図11(B)に示すように、たとえば信号の入力タイミングを500nsだけ遅らせるホルダ72を用い、一つの信号で、両光源21、22からレーザパルスを出射させる構成とすることもできる。本図に示す構成によれば、第1のパルスレーザ光源21へのトリガ信号と等しいトリガ信号が、500ns後に第2のパルスレーザ光源22に入力され、第1のパルスレーザ光源21からレーザパルスが出射された500ns後に、第2のパルスレーザ光源22からレーザパルスが出射される。

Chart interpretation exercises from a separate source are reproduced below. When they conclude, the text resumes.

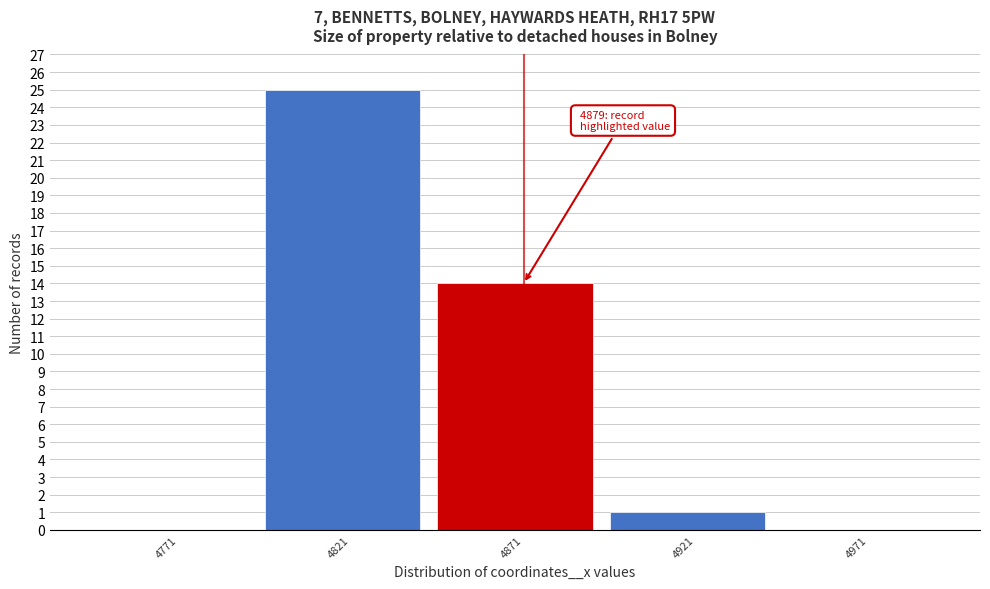

Reading left to right, transcribe all the data shown in this chart.

4771=0	4821=25	4871=14	4921=1	4971=0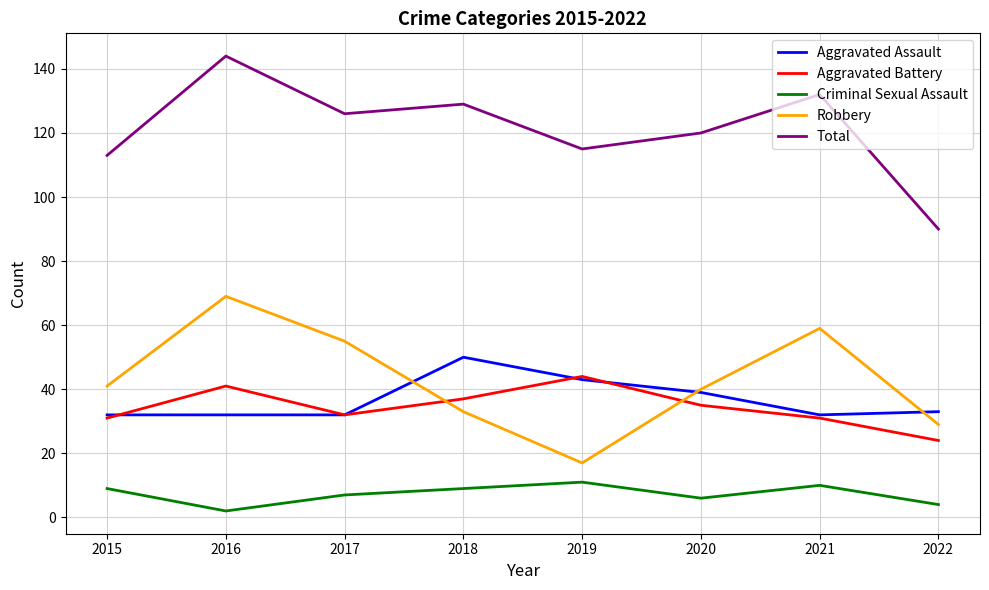

Is the value of Total at 2018 greater than the value of Aggravated Assault at 2020?

Yes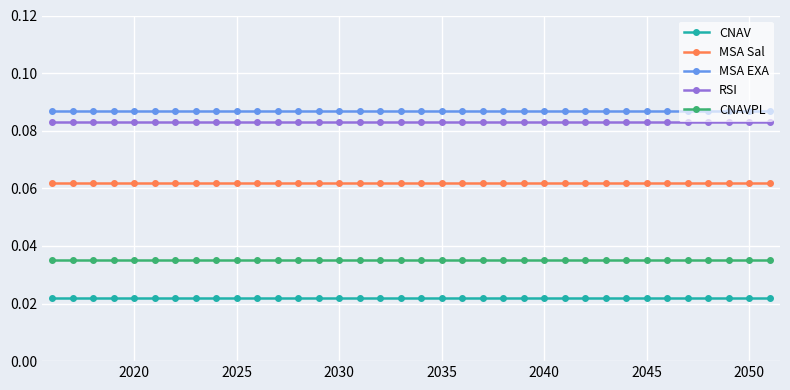

True or false: CNAV and RSI intersect in this chart.

False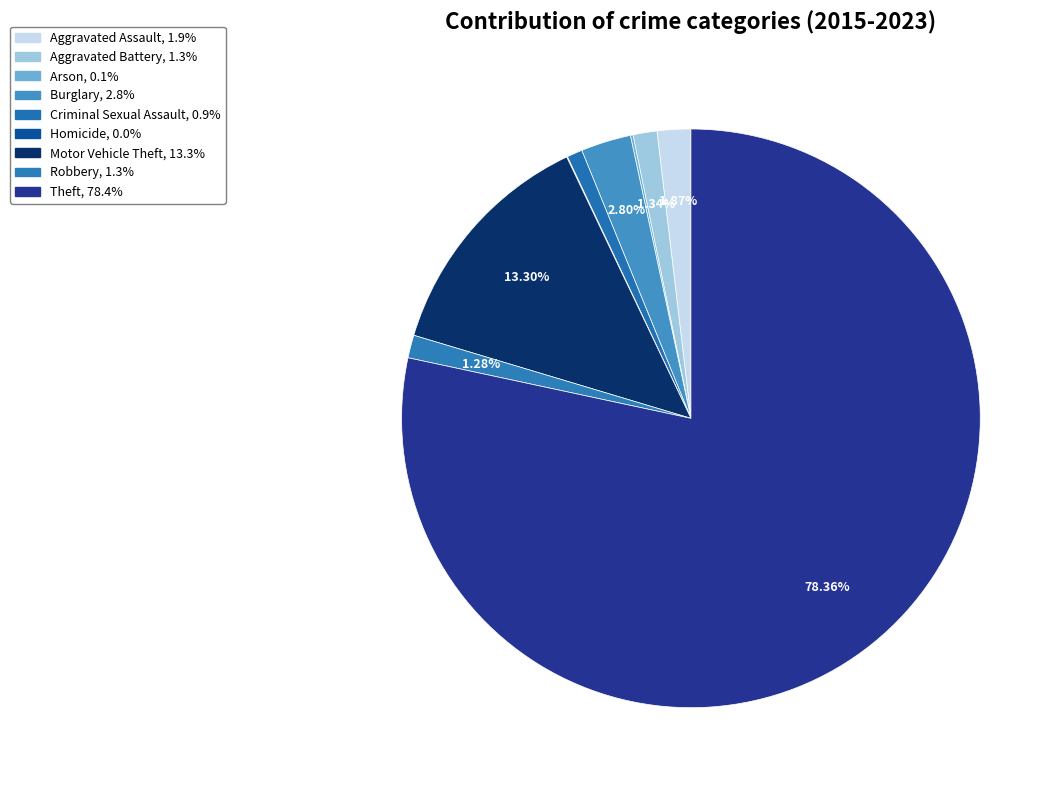

Is it true that Homicide is 11% of the pie?

False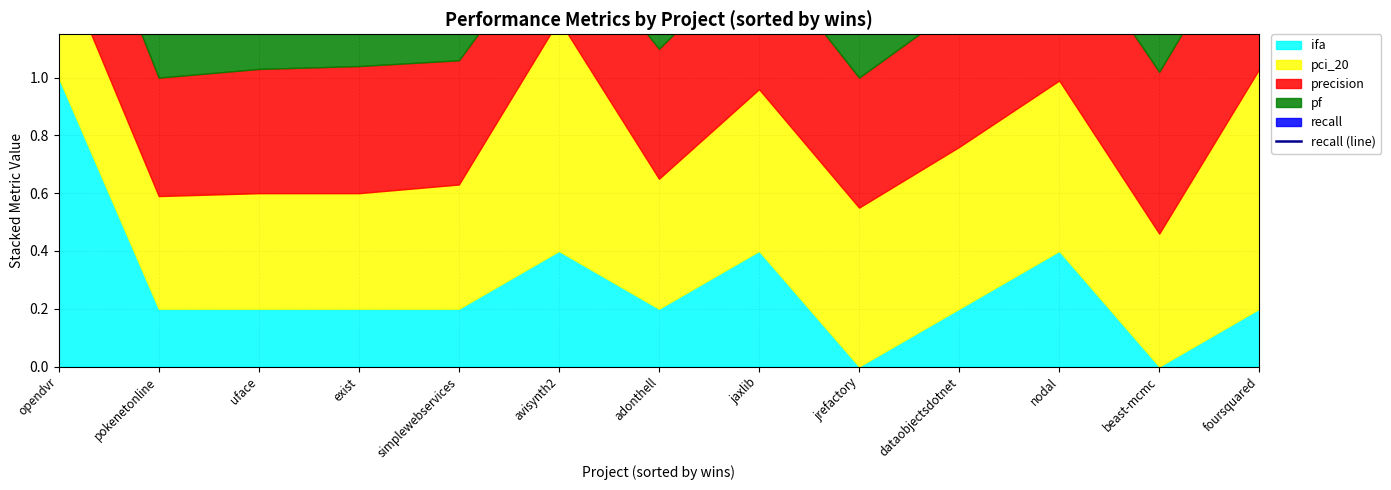

What is the label of the 9th point from the left?

jrefactory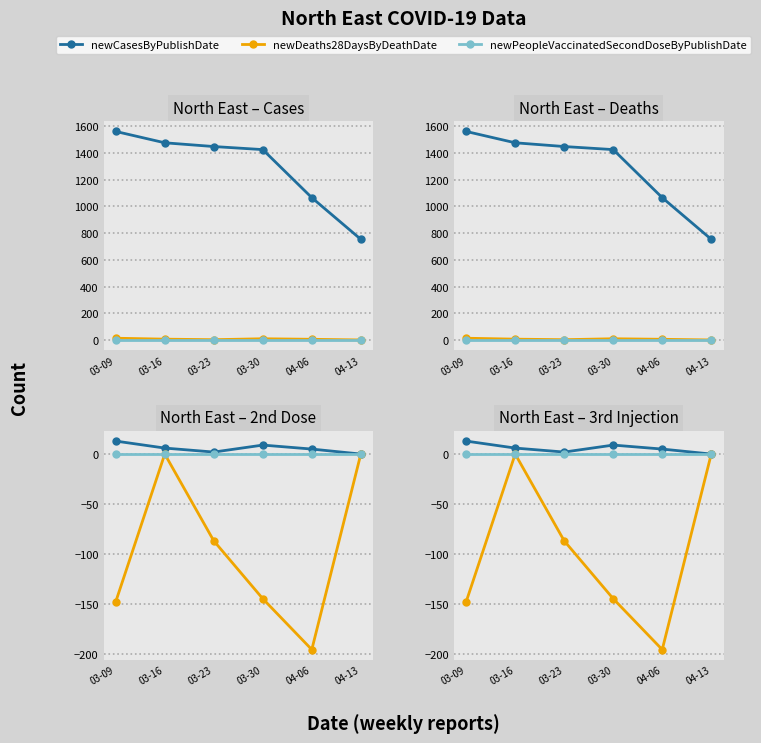

True or false: newCasesByPublishDate and newPeopleVaccinatedThirdInjectionByPublishDate intersect in this chart.

False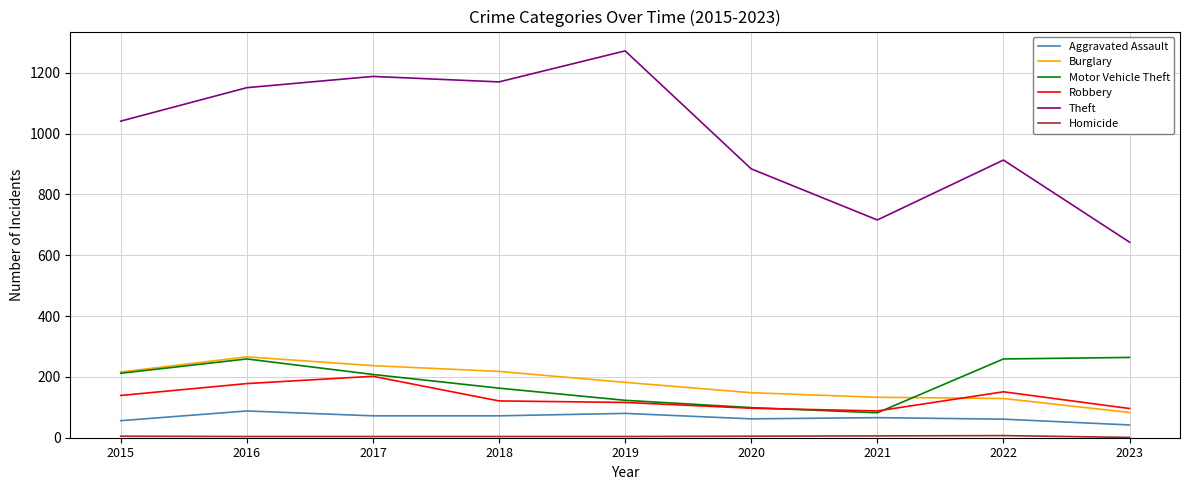

At which category does Aggravated Assault reach its first local peak?

2016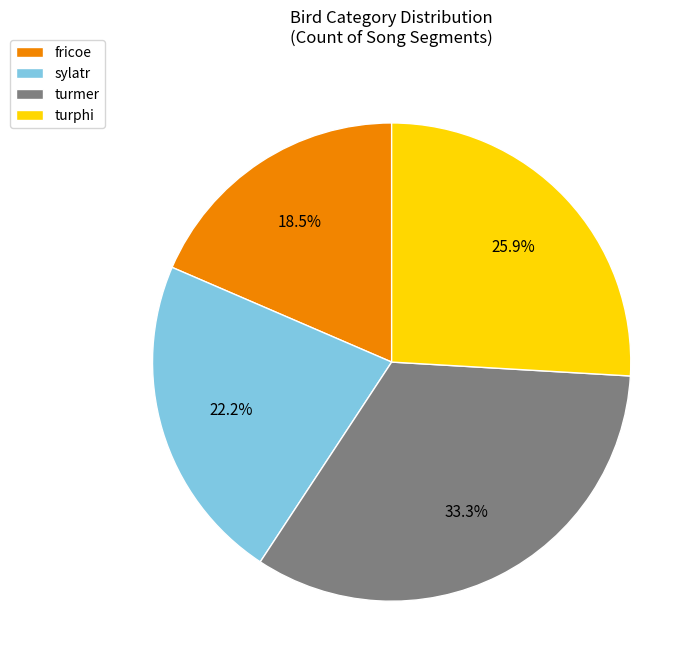

Rank the categories by value from highest to lowest.

turmer, turphi, sylatr, fricoe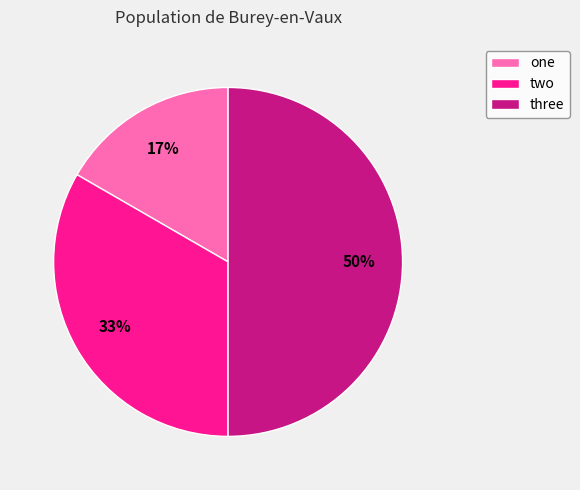

Rank the categories by value from lowest to highest.

one, two, three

図12は、実施例によるレーザアニール装置の構成を応用したレーザドリル装置を示す概略図である。たとえば図7に示す構成は、レーザアニールだけでなく、本図に示すレーザドリル等他のレーザ加工装置に応用可能である。
図12に示すレーザドリル装置は、図7のレーザアニール装置とは、高速シャッタ28より下流に位置する伝搬光学系の構成において異なる。本図のレーザドリル装置においては、偏光ビームスプリッタ27を出射したレーザビームは、高速シャッタ28を経由して、透光領域と遮光領域とを備えるマスク73に入射する。マスク73の透光領域を透過したレーザビームは、走査光学系であるガルバノスキャナ74で出射方向を変化され、fθレンズ75で集光されて、XYステージ11上に保持された加工対象物であるプリント基板80に入射する。マスク73の透光領域の位置におけるレーザビームの像が、fθレンズ75によりプリント基板80上に結像される。プリント基板80は、たとえば第1銅層、ガラス繊維の含まれたエポキシ樹脂層、第2銅層がこの順に積層された基板である。第2銅層の表面からプリント基板80に入射するレーザビームによって、第2銅層及びエポキシ樹脂層を貫通する貫通孔が形成される。
たとえば500nsの間隔で出射される第1のパルスレーザ光源21の1ショットめ、第2のパルスレーザ光源22の1ショットめ、第1のパルスレーザ光源21の2ショットめ、第2のパルスレーザ光源22の2ショットめの4ショットで、貫通孔が1つ形成される。
複数のレーザ光源から、短い時間間隔で複数のレーザパルスを出射させることで、穴開け加工を高速に行うことができる。
その他、種々の変更、改良、組み合わせ等が可能なことは当業者には自明であろう。